If typing your password is a bit of a doozy and you hit the max login attempts, you should still be able to reset your password and log in that way. That won't stop any attacker who can compromise people's emails, but it goes a long way to ensuring most legitimate users will have access to their accounts no matter what.
-
- Posts: 304
- Joined: Sun May 19, 2013 12:09 pm
Re: !!ATTENTION!! - Please Secure Your Passwords!
This is weird, but when I brought my laptop to the work I got a message that I was banned when tried to login.
At home I tried again and it worked, was I banned or not, I got several 503 Errors on the next attempts at work.
Enhanced my password after this crazy moment.
At home I tried again and it worked, was I banned or not, I got several 503 Errors on the next attempts at work.
Enhanced my password after this crazy moment.
-
- Posts: 2383
- Joined: Thu Feb 11, 2016 9:59 am
Re: !!ATTENTION!! - Please Secure Your Passwords!
But why ZDoom?

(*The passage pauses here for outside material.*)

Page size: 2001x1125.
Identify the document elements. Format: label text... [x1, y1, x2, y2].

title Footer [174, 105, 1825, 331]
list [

Why this community? ZDoom is as neutral as you can get! There's not even a minor gain from all this...
-
- Posts: 1383
- Joined: Tue Jul 07, 2015 7:30 am
- Location: :noiƚɒɔo⅃
Re: !!ATTENTION!! - Please Secure Your Passwords!
Because they think that getting rid of ZDoom will make them better, even though they rely on us pretty much.Lud wrote:But why ZDoom? Why this community? ZDoom is as neutral as you can get! There's not even a minor gain from all this...
-
- Posts: 13791
- Joined: Tue Jan 13, 2004 1:31 pm
- Preferred Pronouns: She/Her
Re: !!ATTENTION!! - Please Secure Your Passwords!
Attention.Lud wrote:But why ZDoom? Why this community? ZDoom is as neutral as you can get! There's not even a minor gain from all this...
Some people get off on stuff like this. The attacker is probably really proud of this thread.
-
- Site Admin
- Posts: 7749
- Joined: Wed Jul 09, 2003 10:30 pm
Re: !!ATTENTION!! - Please Secure Your Passwords!
Exactly. I should probably lock this thread so people stop talking about it and giving the attacker more reason to continue.Eruanna wrote:Some people get off on stuff like this. The attacker is probably really proud of this thread.